Stateful mode generally makes use of Session (as shown on the left side of the figure above). After the client has logged in, Sever will give the Cookie with Session ID to the client. Upon request, the gateway layer implemented based on Apache APISIX uses the information in Cookie to query the user's region. Even if the user changes the server, the login status can still be maintained, and the system can also determine where to get the data.
For example, users are traveling across borders, initially logging into the system in Europe and flying to Asia. When logging in in Asia, the system will determine which data center the user information is in through Session, and the request will be distributed to the corresponding data center for subsequent business operations.
Usually we will not only provide web access, but also have some API access to integrate. Therefore, when making API access, the way to pass Session ID through Cookie is not appropriate. In this case, we use a special Token (as shown on the right side of the figure above). The Token contains specific information about the data center so that Apache APISIX can decide which data center to access based on the Token.
The advantage of this is that it can remain dynamic when the business is expanded later. If the initial design is static and the data center is determined based on the information at the time of the initial registration, it will be very difficult to deal with cross-data center scenarios in the future.
There is also a more complex scenario in stateless mode, which is user registration. Because when registering, you can only decide which data center to put in according to the registration information filled in by the user. But if the user emigrates later, or the company migrates somewhere else, we have to clean up the relevant data and migrate all the user's transaction data, user name, password and so on to another data center. This kind of data switching cost is actually relatively high.
At present, we also support complex scenarios such as users switching data centers, but we will also start to consider how to reduce the impact of switching data centers on the overall architecture.
In fact, everything we mentioned above illustrates one problem, that is, "data and location". However, before the division of data ownership, there is a very important premise, that is, the degree of information processing.

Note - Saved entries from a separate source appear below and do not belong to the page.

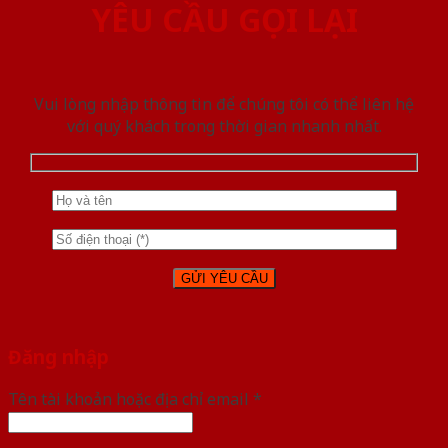
YÊU CẦU GỌI LẠI
Vui lòng nhập thông tin để chúng tôi có thể liên hệ
với quý khách trong thời gian nhanh nhất.
Đăng nhập
Tên tài khoản hoặc địa chỉ email
*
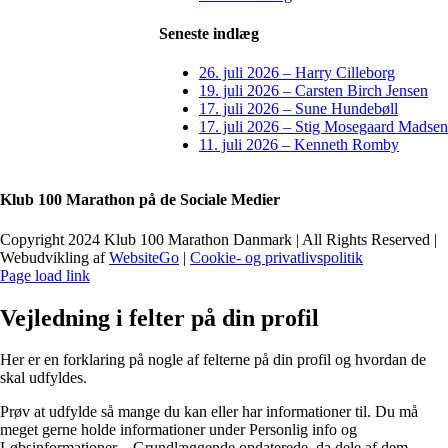
Seneste indlæg
26. juli 2026 – Harry Cilleborg
19. juli 2026 – Carsten Birch Jensen
17. juli 2026 – Sune Hundebøll
17. juli 2026 – Stig Mosegaard Madsen
11. juli 2026 – Kenneth Romby
Klub 100 Marathon på de Sociale Medier
Copyright 2024 Klub 100 Marathon Danmark | All Rights Reserved |
Webudvikling af
WebsiteGo
|
Cookie- og privatlivspolitik
Page load link
Vejledning i felter på din profil
Her er en forklaring på nogle af felterne på din profil og hvordan de
skal udfyldes.
Prøv at udfylde så mange du kan eller har informationer til. Du må
meget gerne holde informationer under Personlig info og
Løbsinformationer – Grundlæggende opdaterede, da dele af dem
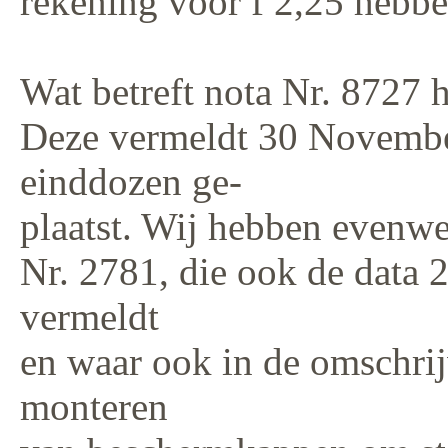
rekening voor f 2,25 hebbe
Wat betreft nota Nr. 8727 
Deze vermeldt 30 Novembe
einddozen ge-
plaatst. Wij hebben evenwe
Nr. 2781, die ook de dat
vermeldt
en waar ook in de omschri
monteren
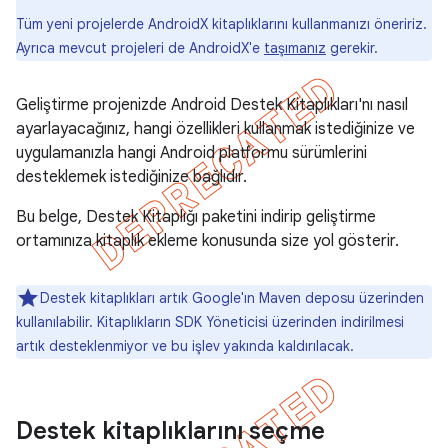
Tüm yeni projelerde AndroidX kitaplıklarını kullanmanızı öneririz.
Ayrıca mevcut projeleri de AndroidX'e
taşımanız
gerekir.
Geliştirme projenizde Android Destek Kitaplıkları'nı nasıl
ayarlayacağınız, hangi özellikleri kullanmak istediğinize ve
uygulamanızla hangi Android platformu sürümlerini
desteklemek istediğinize bağlıdır.
Bu belge, Destek Kitaplığı paketini indirip geliştirme
ortamınıza kitaplık ekleme konusunda size yol gösterir.
Destek kitaplıkları artık Google'ın Maven deposu üzerinden
kullanılabilir. Kitaplıkların SDK Yöneticisi üzerinden indirilmesi
artık desteklenmiyor ve bu işlev yakında kaldırılacak.
Destek kitaplıklarını seçme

The data is sensitive, and when we get user data for data analysis/commercial BI or other big data analysis, we can't use it immediately. We should first carry out the Filter of sensitive information at the personal level, in addition, at the data aggregation level, when the data from the same region are aggregated to look at the overall data, and then abstract the user information again, so as to achieve the state that the user can not be fully identified.
Only in this way can we meet the regulatory requirements and use this information for data analysis. This is the most fundamental requirement of data processing. While we standardize data supervision, we should also ensure the "security" of user information.
Of course, the shared Apache APISIX based gateway-level processing of data sovereignty is only part of the process of "dealing with the risk of data sovereignty". We expect the Apache APISIX gateway to help Airwallex do better and better at the level of data sovereignty, and so far, Apache APISIX has done what we expect.